= Task =
From the records below, transcribe only the lines running from the one with "### Complete Event Schema Matrix" through the one with "(redundant) | account_id ❌ |". Keep both of those end lines.

--- Provided data Enclosed Below ---

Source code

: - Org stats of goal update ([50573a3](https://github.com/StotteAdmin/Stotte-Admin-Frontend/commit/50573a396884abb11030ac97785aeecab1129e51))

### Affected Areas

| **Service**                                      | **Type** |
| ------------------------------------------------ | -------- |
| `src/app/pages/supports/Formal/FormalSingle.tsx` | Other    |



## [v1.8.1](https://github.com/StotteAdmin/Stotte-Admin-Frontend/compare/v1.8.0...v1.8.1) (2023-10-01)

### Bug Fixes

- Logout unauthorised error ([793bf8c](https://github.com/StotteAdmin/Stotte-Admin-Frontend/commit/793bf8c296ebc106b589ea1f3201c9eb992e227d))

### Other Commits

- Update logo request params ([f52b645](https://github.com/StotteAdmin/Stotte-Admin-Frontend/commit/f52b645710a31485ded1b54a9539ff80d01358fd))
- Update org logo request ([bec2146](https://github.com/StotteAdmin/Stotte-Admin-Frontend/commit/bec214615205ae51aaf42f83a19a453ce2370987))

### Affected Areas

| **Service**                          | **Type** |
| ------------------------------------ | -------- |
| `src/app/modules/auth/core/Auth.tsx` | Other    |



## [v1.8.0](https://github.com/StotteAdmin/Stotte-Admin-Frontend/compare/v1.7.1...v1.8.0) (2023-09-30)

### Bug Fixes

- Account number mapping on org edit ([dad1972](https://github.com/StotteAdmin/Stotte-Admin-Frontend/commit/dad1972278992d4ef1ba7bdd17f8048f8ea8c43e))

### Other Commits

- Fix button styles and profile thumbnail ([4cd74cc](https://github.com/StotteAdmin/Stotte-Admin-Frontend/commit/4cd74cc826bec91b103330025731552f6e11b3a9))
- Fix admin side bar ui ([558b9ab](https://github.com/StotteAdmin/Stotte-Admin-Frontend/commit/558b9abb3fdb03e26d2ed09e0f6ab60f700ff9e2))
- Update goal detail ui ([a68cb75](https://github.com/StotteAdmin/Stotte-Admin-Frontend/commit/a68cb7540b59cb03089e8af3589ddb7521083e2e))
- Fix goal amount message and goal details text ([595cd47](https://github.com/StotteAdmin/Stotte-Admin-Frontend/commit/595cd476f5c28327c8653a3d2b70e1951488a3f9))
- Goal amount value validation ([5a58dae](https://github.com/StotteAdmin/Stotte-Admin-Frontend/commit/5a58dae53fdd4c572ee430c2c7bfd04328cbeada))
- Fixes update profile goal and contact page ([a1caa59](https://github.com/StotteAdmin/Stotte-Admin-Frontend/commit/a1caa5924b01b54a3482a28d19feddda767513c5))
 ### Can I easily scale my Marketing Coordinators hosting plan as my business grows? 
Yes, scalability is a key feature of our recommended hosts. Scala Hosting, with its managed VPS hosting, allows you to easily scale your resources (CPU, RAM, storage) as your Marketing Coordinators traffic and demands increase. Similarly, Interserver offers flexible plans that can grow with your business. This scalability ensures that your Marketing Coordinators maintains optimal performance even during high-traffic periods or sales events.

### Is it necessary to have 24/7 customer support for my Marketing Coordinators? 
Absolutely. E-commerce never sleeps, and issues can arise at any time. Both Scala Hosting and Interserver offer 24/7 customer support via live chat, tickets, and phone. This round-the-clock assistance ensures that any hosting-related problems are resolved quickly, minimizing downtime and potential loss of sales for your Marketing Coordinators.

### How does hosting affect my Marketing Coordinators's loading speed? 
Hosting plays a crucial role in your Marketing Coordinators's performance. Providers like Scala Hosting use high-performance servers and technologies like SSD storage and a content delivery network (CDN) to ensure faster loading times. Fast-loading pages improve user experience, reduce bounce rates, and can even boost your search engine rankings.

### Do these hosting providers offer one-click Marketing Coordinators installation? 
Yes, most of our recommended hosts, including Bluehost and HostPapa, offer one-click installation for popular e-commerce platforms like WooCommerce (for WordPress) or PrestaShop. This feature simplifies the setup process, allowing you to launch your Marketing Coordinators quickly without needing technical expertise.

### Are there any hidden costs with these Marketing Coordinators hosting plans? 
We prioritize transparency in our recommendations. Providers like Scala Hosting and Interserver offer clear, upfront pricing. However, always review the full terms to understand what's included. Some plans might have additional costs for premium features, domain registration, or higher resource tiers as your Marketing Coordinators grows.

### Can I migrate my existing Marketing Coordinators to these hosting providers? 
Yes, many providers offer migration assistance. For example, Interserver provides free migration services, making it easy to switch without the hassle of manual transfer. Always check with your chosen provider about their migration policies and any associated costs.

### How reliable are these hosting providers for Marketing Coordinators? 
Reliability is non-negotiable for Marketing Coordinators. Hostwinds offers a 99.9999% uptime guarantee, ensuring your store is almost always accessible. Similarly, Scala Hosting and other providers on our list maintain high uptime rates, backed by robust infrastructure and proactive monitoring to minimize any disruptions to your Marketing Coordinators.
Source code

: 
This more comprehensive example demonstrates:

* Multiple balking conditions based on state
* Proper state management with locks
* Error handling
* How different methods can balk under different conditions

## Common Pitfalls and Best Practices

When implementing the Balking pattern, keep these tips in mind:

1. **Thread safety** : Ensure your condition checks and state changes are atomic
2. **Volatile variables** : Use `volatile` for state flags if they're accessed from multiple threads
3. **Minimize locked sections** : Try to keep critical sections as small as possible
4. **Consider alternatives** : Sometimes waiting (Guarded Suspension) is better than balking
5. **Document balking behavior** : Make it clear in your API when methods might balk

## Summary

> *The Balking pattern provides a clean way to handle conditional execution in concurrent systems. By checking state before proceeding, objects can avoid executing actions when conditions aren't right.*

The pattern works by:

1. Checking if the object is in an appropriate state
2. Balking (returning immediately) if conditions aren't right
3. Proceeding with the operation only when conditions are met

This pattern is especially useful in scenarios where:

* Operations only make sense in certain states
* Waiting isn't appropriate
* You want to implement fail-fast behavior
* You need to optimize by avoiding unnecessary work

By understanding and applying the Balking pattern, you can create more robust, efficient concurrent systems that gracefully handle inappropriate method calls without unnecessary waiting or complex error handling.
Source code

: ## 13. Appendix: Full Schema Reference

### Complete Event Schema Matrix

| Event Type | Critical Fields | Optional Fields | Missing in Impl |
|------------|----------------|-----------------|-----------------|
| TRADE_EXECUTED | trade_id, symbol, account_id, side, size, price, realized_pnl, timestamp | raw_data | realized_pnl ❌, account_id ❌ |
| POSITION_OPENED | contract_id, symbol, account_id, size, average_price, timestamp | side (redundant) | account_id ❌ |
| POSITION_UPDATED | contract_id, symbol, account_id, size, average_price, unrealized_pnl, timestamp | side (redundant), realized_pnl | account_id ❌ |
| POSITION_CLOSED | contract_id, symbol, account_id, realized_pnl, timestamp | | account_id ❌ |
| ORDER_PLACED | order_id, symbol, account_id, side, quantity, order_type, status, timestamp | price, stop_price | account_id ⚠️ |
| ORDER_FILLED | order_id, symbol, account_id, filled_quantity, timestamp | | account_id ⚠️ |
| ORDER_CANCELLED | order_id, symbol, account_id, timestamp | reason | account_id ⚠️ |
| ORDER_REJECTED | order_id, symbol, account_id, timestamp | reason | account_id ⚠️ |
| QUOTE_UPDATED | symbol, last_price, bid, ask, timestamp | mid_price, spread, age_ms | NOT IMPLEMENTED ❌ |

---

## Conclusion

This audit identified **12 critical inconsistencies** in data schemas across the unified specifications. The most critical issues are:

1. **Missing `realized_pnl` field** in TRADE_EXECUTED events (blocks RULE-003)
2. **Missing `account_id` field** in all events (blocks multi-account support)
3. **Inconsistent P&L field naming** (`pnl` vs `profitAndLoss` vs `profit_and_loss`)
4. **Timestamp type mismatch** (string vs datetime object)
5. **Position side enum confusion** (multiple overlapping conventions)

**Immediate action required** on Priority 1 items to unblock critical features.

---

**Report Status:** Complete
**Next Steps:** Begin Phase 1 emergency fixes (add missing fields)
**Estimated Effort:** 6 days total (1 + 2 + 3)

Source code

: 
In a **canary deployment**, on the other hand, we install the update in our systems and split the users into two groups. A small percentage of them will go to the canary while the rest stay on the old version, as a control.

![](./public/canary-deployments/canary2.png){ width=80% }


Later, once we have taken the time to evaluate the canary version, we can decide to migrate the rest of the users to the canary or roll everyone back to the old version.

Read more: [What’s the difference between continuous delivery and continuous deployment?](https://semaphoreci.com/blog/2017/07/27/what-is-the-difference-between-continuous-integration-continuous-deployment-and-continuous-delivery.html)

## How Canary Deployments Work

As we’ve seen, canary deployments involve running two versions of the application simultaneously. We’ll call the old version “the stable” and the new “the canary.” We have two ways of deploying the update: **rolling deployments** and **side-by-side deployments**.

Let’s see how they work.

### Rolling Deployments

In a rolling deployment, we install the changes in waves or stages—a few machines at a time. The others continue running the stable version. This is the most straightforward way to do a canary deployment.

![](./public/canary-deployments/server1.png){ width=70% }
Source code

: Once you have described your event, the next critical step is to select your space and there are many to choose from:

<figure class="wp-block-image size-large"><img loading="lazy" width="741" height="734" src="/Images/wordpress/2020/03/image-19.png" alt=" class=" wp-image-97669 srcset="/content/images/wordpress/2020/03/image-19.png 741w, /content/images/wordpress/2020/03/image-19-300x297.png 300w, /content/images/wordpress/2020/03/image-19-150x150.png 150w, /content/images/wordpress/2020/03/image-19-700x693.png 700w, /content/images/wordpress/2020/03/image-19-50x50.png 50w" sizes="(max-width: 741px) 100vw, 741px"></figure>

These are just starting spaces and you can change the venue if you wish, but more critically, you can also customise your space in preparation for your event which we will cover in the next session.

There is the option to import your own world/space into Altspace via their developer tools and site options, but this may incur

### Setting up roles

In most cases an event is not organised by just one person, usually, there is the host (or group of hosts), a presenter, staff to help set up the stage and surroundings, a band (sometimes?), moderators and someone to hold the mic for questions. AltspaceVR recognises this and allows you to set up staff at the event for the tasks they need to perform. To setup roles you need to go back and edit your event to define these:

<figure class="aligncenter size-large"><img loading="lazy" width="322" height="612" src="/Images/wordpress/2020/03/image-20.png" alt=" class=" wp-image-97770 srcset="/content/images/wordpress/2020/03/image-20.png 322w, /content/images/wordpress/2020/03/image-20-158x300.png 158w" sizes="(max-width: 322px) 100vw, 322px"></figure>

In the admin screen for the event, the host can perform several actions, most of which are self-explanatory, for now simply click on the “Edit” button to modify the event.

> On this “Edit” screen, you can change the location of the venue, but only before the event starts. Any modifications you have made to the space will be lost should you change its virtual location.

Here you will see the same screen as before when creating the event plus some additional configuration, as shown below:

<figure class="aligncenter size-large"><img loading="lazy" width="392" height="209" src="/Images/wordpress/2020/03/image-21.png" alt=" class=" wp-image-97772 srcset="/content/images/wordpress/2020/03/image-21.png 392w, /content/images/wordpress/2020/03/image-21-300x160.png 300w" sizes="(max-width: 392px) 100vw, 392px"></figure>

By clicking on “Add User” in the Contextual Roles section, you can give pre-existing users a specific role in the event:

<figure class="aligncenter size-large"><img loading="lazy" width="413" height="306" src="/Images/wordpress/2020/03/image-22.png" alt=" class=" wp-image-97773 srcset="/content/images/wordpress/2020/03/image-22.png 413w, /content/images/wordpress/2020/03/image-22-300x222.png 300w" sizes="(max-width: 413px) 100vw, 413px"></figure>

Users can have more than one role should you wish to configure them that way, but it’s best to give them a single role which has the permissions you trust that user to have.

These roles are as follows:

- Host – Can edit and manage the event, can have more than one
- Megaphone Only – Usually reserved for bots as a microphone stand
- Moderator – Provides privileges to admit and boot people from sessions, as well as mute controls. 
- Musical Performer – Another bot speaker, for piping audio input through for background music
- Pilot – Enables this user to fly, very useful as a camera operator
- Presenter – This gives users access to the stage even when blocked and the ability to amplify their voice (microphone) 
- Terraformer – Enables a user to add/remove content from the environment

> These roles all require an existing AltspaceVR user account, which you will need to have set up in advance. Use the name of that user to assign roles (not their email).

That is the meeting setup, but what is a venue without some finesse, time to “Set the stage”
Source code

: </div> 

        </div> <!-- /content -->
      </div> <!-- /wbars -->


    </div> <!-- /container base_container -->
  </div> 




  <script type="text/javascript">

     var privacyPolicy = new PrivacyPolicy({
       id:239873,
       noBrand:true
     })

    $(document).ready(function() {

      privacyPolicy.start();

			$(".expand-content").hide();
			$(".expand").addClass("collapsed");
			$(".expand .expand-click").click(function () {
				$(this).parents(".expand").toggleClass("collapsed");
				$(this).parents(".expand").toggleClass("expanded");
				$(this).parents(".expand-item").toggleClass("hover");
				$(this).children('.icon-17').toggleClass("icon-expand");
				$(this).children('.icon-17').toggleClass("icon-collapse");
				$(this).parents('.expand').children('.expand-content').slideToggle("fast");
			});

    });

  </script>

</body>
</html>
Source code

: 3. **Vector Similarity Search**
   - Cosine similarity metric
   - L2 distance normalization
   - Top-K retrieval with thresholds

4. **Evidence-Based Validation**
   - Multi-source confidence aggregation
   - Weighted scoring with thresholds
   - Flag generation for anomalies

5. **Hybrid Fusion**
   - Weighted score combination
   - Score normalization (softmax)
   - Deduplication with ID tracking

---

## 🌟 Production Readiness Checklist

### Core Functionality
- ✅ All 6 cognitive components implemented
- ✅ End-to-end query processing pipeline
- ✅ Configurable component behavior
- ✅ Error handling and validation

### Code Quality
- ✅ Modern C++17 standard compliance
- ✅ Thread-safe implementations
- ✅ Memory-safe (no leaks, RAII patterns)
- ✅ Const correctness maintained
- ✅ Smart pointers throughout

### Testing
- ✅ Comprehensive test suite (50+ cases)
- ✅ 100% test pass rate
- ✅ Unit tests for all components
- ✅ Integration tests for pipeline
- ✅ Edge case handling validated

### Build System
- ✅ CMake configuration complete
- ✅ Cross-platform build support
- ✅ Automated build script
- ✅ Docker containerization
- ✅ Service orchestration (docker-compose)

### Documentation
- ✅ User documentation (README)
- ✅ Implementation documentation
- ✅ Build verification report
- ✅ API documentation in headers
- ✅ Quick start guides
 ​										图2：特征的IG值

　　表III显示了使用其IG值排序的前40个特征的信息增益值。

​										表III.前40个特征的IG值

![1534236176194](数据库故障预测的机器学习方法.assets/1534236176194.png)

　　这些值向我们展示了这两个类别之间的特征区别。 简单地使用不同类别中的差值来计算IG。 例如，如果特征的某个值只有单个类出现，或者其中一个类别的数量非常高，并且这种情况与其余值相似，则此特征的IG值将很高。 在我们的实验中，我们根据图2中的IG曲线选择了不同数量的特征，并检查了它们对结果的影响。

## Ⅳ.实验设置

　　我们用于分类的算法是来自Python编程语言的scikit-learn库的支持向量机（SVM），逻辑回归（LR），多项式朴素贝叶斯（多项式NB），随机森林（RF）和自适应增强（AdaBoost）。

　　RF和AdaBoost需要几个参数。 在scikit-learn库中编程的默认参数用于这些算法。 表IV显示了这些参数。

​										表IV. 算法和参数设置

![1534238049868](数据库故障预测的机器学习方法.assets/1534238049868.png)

--- End of Enclosed Provided data ---

= Answer box =
### Complete Event Schema Matrix

| Event Type | Critical Fields | Optional Fields | Missing in Impl |
|------------|----------------|-----------------|-----------------|
| TRADE_EXECUTED | trade_id, symbol, account_id, side, size, price, realized_pnl, timestamp | raw_data | realized_pnl ❌, account_id ❌ |
| POSITION_OPENED | contract_id, symbol, account_id, size, average_price, timestamp | side (redundant) | account_id ❌ |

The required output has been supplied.